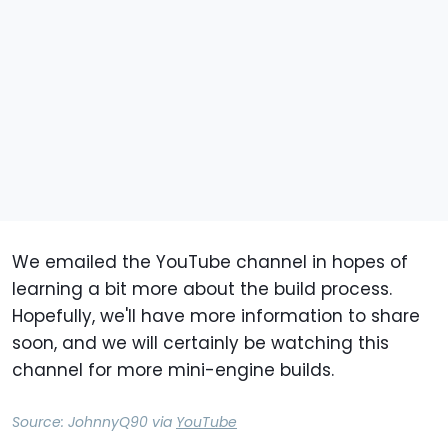
We emailed the YouTube channel in hopes of
learning a bit more about the build process.
Hopefully, we'll have more information to share
soon, and we will certainly be watching this
channel for more mini-engine builds.
Source:
JohnnyQ90
via
YouTube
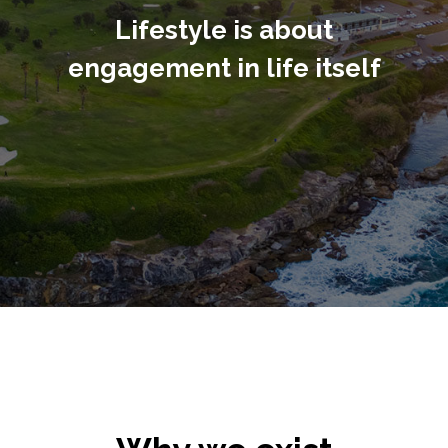
Lifestyle is about
engagement in life itself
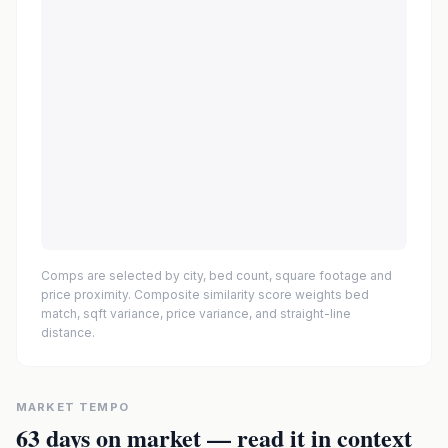
Comps are selected by city, bed count, square footage and
price proximity. Composite similarity score weights bed
match, sqft variance, price variance, and straight-line
distance.
MARKET TEMPO
63
days on market — read it in context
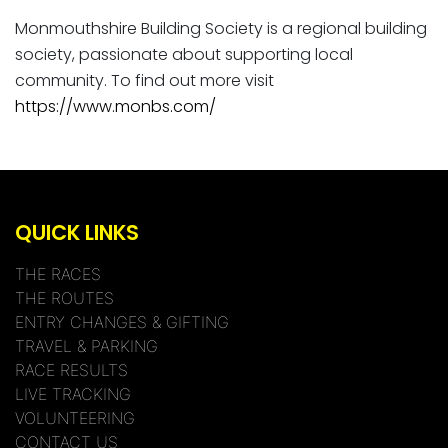
Monmouthshire Building Society is a regional building
society, passionate about supporting local
community. To find out more visit
https://www.monbs.com/
QUICK LINKS
THE RACES
THE ROUTES
ENTRY CHANGES & GIFTING
TRAVEL & PARKING
RACE RESULTS
LIVE TRACKING
VOLUNTEERING
CONTACT US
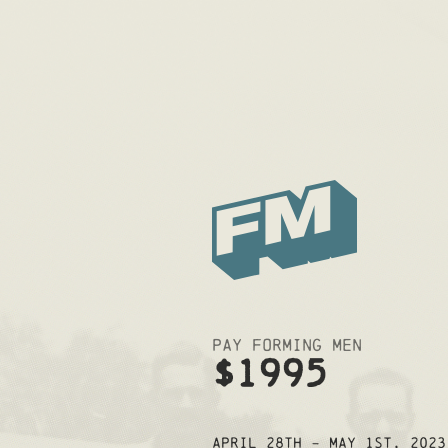
Pay Forming Men
$1995
April 28th - May 1st, 2023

################

▶ [To do]: Reproduce the text of all five records above line for line, without changing any wording, and omit the pictures.

▶ [Answer for the task]:
We emailed the YouTube channel in hopes of
learning a bit more about the build process.
Hopefully, we'll have more information to share
soon, and we will certainly be watching this
channel for more mini-engine builds.
Source:
JohnnyQ90
via
YouTube
Lifestyle is about
engagement in life itself
Comps are selected by city, bed count, square footage and
price proximity. Composite similarity score weights bed
match, sqft variance, price variance, and straight-line
distance.
MARKET TEMPO
63
days on market — read it in context
Monmouthshire Building Society is a regional building
society, passionate about supporting local
community. To find out more visit
https://www.monbs.com/
QUICK LINKS
THE RACES
THE ROUTES
ENTRY CHANGES & GIFTING
TRAVEL & PARKING
RACE RESULTS
LIVE TRACKING
VOLUNTEERING
CONTACT US
Pay Forming Men
$1995
April 28th - May 1st, 2023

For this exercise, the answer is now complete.